Inclusive Dates:  06/03/10 – Current

Background - Laser paint removal has the potential to become the process of choice for a number of industries. The advantages of laser coating removal include reduced waste stream volume, lower maintenance and lower power consumption. Although these advantages were recognized two decades ago, the ability to deliver sufficient laser power to the end effector of an extended-reach robotic system suitable for whole-aircraft paint removal has only recently become feasible with the maturity of fiber lasers. In addition, this type of laser offers power control capability appropriate to prevent damage to sensitive substrates and enable selective coating removal. Though manual open-loop testing is showing good results, the key to the success of an automated system is closed-loop sensing/control of the process. The purpose of this project is to develop a control solution that comprises sensors and data analysis software to measure the coating removal state and provide real-time feedback to modulate laser power. This closed-loop control system will then be integrated with a commercial fiber laser into a custom robotic platform.
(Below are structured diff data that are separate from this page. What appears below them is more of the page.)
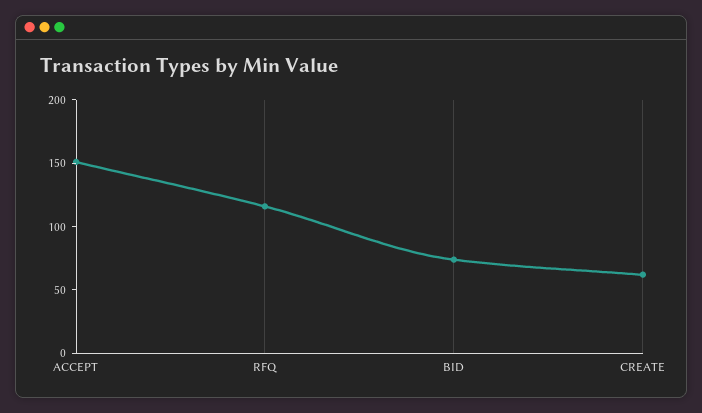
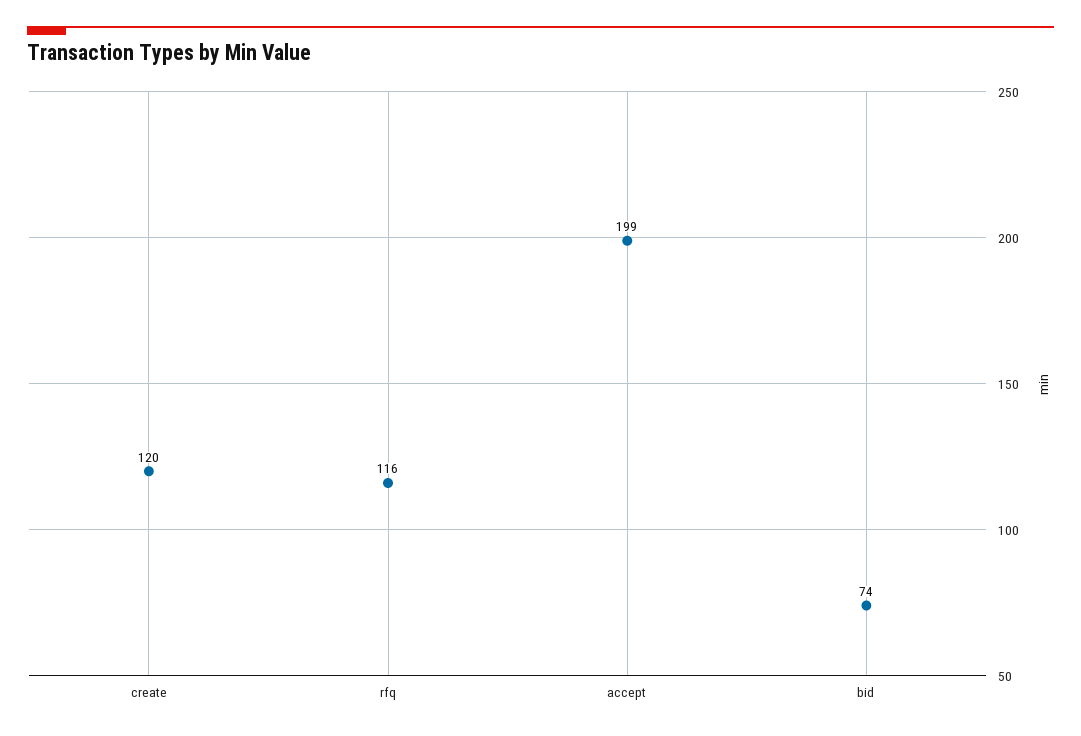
ACCEPT: 150 -> 199
CREATE: 60 -> 120

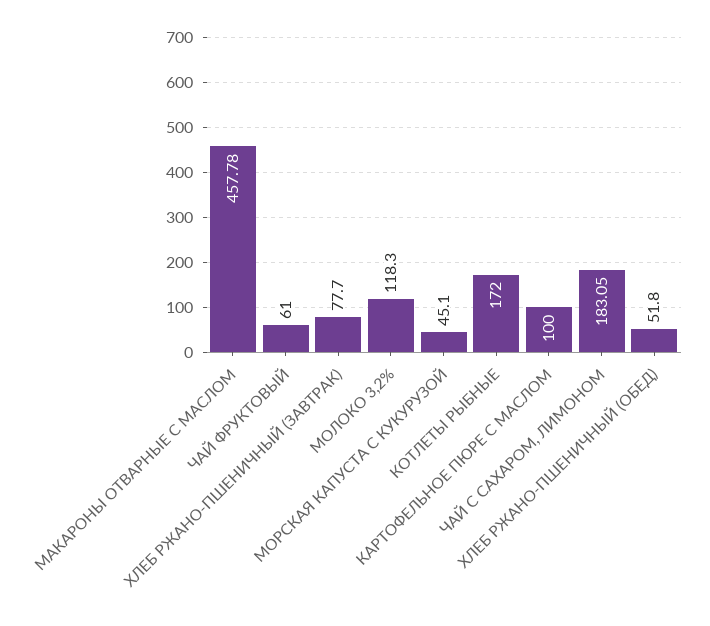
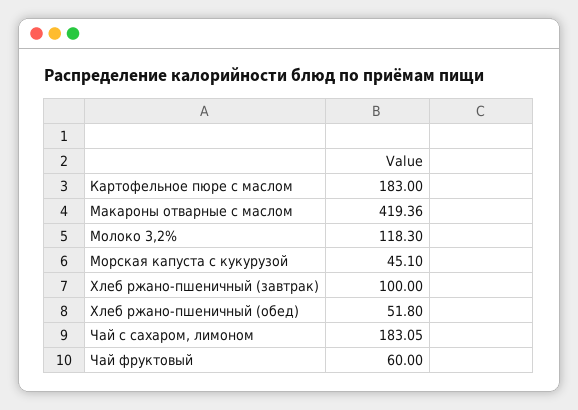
МАКАРОНЫ ОТВАРНЫЕ С МАСЛОМ: 457.78 -> 419.36
ЧАЙ ФРУКТОВЫЙ: 61 -> 60
ХЛЕБ РЖАНО-ПШЕНИЧНЫЙ (ЗАВТРАК): 77.7 -> 100
КОТЛЕТЫ РЫБНЫЕ: 172 -> none
КАРТОФЕЛЬНОЕ ПЮРЕ С МАСЛОМ: 100 -> 183

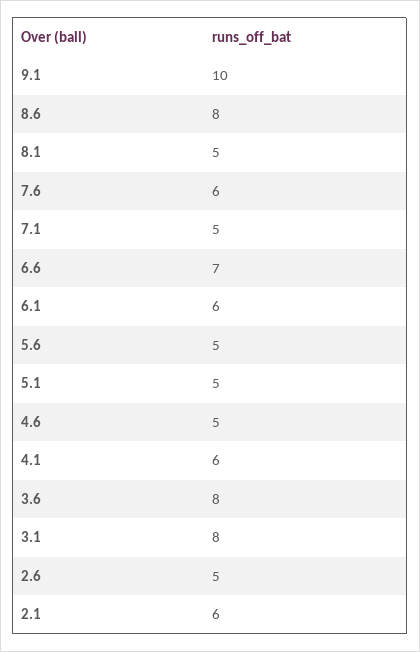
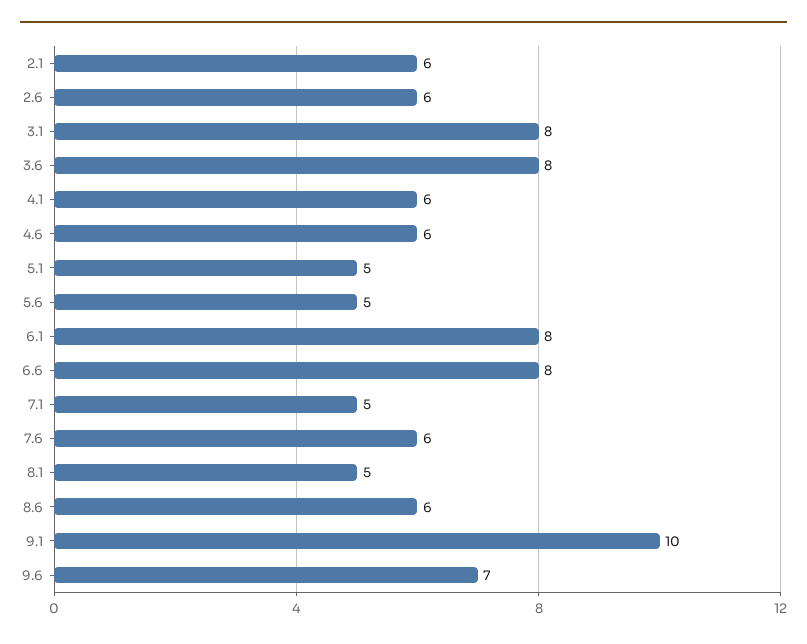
8.6: 8 -> 6
6.6: 7 -> 8
6.1: 6 -> 8
4.6: 5 -> 6
2.6: 5 -> 6
9.6: none -> 7

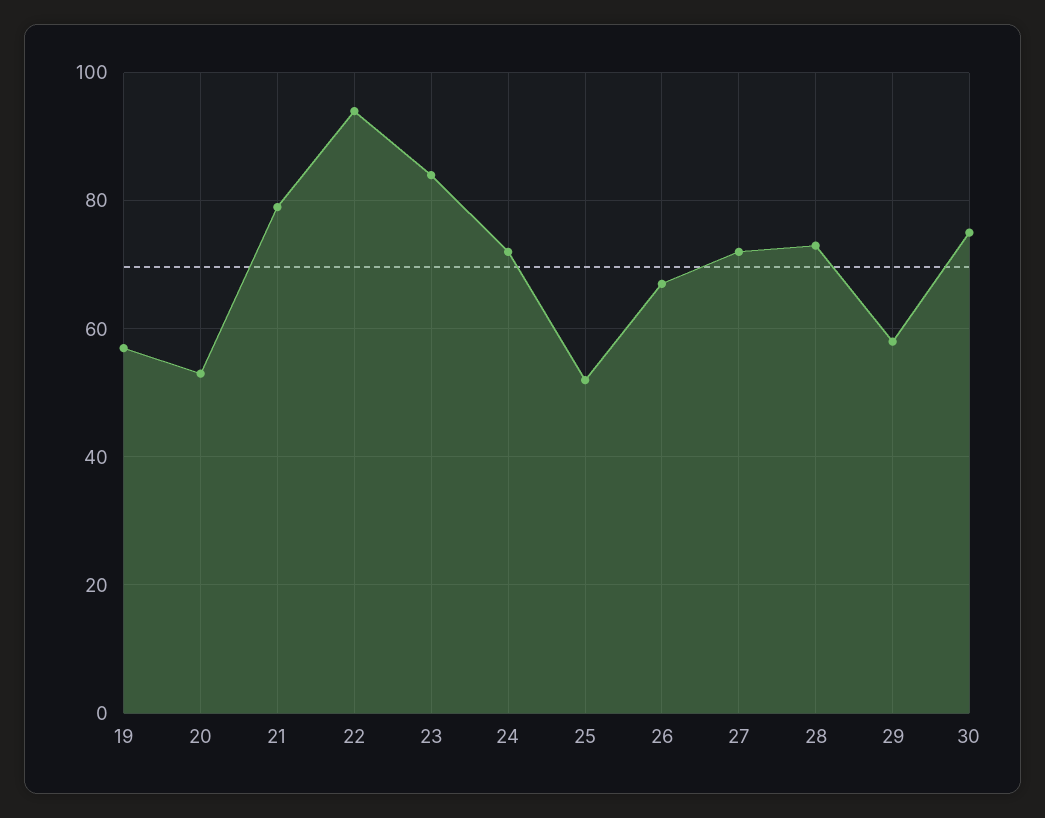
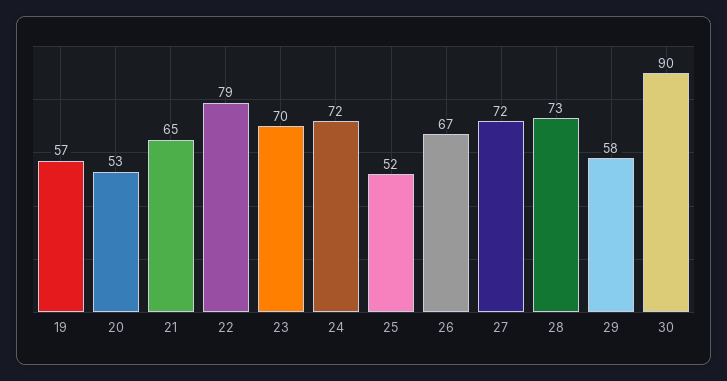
21: 80 -> 65
22: 95 -> 79
23: 85 -> 70
30: 75 -> 90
Approach - This project will develop a real-time, closed-loop control system that will use machine vision to characterize the target surface, and then provide a control signal to modulate a laser power source. A high frame rate color camera and a filtered monochrome camera are used to provide RGB and NIR spectral data for real-time analysis of the coating removal process. The two cameras are optically aligned via a beam splitter, and software controls allow for fine-tuning to match the field of view of both cameras. Images are acquired at twice the rate of the laser raster period. This allows alternate analysis of the left- and right-image fields, which are synchronized with the laser position. Subsequent analysis and spectral classification are used to identify coating vs. substrate and modulate the laser power to precisely control the coating removal process. Work will be executed in two phases: Phase 1 will develop and validate the sensor/control system, and Phase 2 will integrate the new technology into a large-scale coating-removal robotic platform at SwRI to validate and demonstrate system capability.

Accomplishments - To date, the design and assembly of the test bed were completed. Laboratory testing began in October 2010.